**SOURCE DATA:**
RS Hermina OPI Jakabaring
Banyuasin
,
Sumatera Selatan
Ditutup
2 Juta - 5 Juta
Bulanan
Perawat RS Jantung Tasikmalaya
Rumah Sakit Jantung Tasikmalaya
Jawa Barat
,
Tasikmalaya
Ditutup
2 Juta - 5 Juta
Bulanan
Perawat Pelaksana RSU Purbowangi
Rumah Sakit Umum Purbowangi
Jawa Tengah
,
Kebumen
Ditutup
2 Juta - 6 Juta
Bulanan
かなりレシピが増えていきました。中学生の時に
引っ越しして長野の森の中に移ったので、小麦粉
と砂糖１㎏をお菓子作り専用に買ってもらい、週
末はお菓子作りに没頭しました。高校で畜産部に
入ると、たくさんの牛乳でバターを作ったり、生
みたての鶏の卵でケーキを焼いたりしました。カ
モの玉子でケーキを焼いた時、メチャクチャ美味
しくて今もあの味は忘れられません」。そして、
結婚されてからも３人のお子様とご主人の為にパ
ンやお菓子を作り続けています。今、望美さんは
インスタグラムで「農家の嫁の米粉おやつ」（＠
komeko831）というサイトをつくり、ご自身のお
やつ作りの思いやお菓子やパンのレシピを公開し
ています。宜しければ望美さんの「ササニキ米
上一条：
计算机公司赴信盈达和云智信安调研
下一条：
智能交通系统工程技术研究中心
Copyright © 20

...

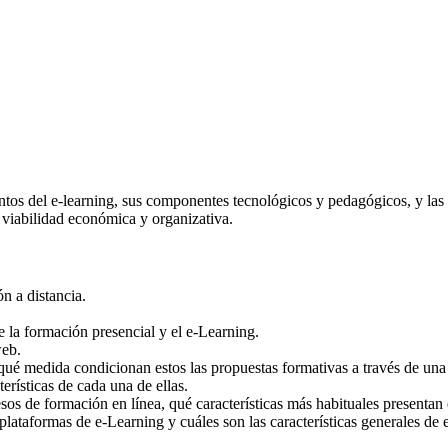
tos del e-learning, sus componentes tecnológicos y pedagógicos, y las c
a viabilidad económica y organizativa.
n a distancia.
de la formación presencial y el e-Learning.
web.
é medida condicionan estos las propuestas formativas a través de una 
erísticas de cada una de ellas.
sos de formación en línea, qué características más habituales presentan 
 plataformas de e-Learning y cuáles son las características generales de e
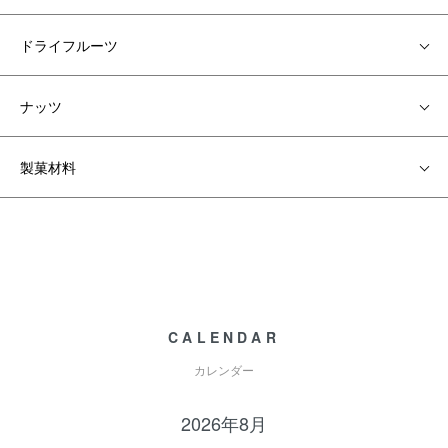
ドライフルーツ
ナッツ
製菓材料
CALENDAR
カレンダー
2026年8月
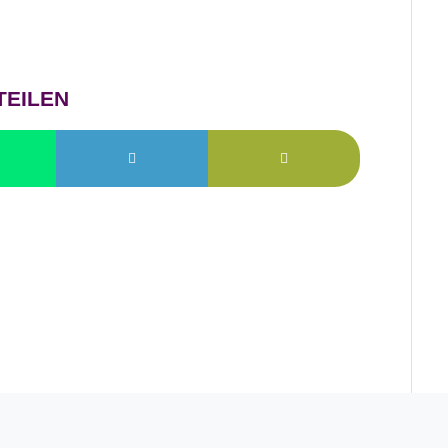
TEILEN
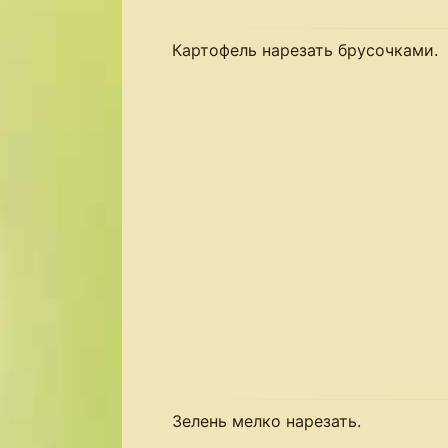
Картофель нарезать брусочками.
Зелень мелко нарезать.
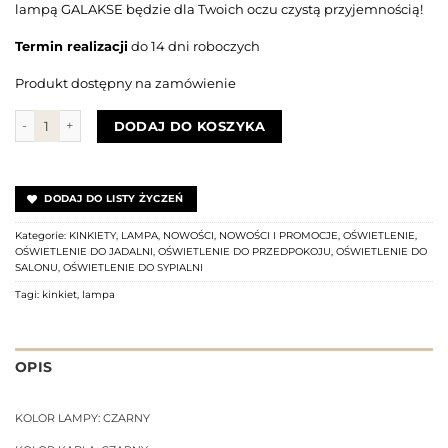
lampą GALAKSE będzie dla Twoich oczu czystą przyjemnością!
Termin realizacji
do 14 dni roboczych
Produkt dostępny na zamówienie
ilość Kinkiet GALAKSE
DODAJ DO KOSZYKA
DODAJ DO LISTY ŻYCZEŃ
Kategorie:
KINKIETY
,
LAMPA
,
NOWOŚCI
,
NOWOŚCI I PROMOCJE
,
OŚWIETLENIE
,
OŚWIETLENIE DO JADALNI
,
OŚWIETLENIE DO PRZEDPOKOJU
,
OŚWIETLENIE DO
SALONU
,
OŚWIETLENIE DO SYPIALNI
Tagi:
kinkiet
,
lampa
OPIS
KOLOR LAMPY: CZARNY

**WHAT THE TASK ASKS:** Lines with "características" in them: work out how many there are in the listing and give the figure alone.

**TASK SOLUTION:** 2